Government rules are such that small aircraft are not required to pay any money to Airports Authority.
We made profit in 2011-12 for the first time, of around Rs 6.64 crore.
Has there been any progress regarding the second airport being planned on the city outskirts?
As far as traffic projection goes, Biju Patnaik airport will reach its point of saturation in 2020, as it will double up as an international airport.
Further expansion will not be possible.
So, we will have a second airport at Khurda, double the size of the existing one. The state government is still working that out.
If the traffic volume increases as projected, we might need to shift international operations to Khurda post 2020.
In 2011-12, passenger movement was about 12.53 lakh, growth of around 20 per cent from the previous year.
Aircraft movement also increased by nearly 25 per cent.
Are there plans to revive the pre-paid taxi service at the airport?
We tried to introduce it twice but it wasn’t successful because you need the support of the state government and the police.
If we manage to get that support, then we can re-launch it.
Bird menace remains a serious problem with nine cases of bird-hits being reported last year. What steps are you taking to prevent such incidents, especially, since slum settlements and meat shops are seen to be re-emerging around the airport?
This problem is persisting since the airport is located in the heart of the city.
The law states that butcher shops and slaughter houses should not be present within 10-km radius of an airport.
But we cannot force people out of the area. Bhubaneswar Municipal Corporation (BMC), being the law enforcement agency, must shift them to an alternative location. But they also have to follow certain guidelines before taking action.
So, are you not getting adequate support from the BMC?
We have regular meetings with BMC officials and they have extended a lot of support to us.
We also conduct joint inspection drives. However, results have not been up to our expectations. We need to work harder.
The BMC commissioner and chief secretary have been most helpful, but we cannot expect things to improve overnight.
The hygiene and sanitation awareness among people is lacking.
Any plans for generating revenue for the state?
We are planning to start cargo services.
It has potential to generate lot of revenue for the state government and employment for local people.
At present, since the cargo is routed via Hyderabad, Vizag or Calcutta, the state government has been making losses.
Progressive and practical
Sharad Kumar, 43, is the director of the Biju Patnaik Airport in Bhubaneswar
He was born and brought up in Mathura, Uttar Pradesh, and completed schooling and intermediate studies from there
He then moved to Surat, Gujarat, to pursue a degree in civil engineering at the Sardar Vallabhbhai National Institute of Technology, formerly known as Regional Engineering College, Surat
After completing BTech in 1988, Kumar served as a lecturer at a local college. In 1990, he joined the Airports Authority of India. He has over two decades of experience in airport planning, maintenance and execution of construction, modification and expansion of airport projects
He has been posted in several key positions in different parts of the country including Mumbai, Jammu and Kashmir, Goa and Nagpur
He also holds an MTech degree in environmental engineering on airport development projects from the Visvesvaraya National Institute of Technology and has done his MBA from the Indira Gandhi National Open University
Kumar, who held the position of joint general manager (civil engineering) in AAI before taking over as Bhubaneswar airport director, is credited with the construction of Greenfield Airport at Pakyong, Sikkim
What would you have been had you not been an engineer?

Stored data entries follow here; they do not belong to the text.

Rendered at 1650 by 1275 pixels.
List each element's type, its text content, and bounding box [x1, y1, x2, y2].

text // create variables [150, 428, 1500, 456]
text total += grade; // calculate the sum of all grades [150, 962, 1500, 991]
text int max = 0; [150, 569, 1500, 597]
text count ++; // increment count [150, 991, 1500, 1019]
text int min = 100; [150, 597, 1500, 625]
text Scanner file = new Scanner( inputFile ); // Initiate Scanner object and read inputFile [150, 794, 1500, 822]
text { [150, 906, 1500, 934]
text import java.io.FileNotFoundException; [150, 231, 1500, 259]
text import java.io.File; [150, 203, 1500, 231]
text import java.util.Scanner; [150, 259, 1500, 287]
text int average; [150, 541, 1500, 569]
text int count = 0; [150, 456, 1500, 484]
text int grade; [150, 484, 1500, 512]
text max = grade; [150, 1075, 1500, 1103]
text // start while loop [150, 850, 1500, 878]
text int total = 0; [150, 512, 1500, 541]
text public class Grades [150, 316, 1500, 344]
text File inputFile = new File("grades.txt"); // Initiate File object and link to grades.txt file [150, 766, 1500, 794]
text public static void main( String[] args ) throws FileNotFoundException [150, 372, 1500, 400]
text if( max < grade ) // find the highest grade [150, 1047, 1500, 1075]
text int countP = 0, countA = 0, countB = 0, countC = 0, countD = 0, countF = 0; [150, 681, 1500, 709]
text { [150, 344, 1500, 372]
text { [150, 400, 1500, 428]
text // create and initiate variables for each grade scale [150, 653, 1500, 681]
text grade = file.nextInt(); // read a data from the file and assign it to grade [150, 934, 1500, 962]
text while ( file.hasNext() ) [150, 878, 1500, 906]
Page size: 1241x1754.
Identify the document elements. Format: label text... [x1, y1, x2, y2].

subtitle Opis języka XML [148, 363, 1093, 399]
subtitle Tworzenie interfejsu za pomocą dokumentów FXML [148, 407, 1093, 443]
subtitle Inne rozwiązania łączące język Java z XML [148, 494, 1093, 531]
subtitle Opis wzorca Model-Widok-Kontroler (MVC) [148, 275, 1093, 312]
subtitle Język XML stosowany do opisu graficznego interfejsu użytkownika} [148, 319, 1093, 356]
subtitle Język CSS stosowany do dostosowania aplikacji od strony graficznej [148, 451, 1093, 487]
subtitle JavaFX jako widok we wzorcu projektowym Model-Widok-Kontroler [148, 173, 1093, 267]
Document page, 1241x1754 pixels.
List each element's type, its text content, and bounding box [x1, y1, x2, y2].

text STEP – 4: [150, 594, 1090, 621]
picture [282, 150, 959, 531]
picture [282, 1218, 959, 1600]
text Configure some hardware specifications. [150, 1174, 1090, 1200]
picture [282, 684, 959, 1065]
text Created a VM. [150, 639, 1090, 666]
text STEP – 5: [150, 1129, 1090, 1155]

I would have been a professor in an engineering college.
I taught for a couple of years before joining the aviation sector.
But as a child, I had several ambitions, imagined a lot of careers for myself.
At one point I wished to become a spiritual guru. Then I thought of becoming a sportsperson since I used to play table tennis a lot.
But as I grew older, I started taking academics seriously and ended becoming an engineer and then a lecturer of an engineering college. Subsequently, I landed a job in aviation sector.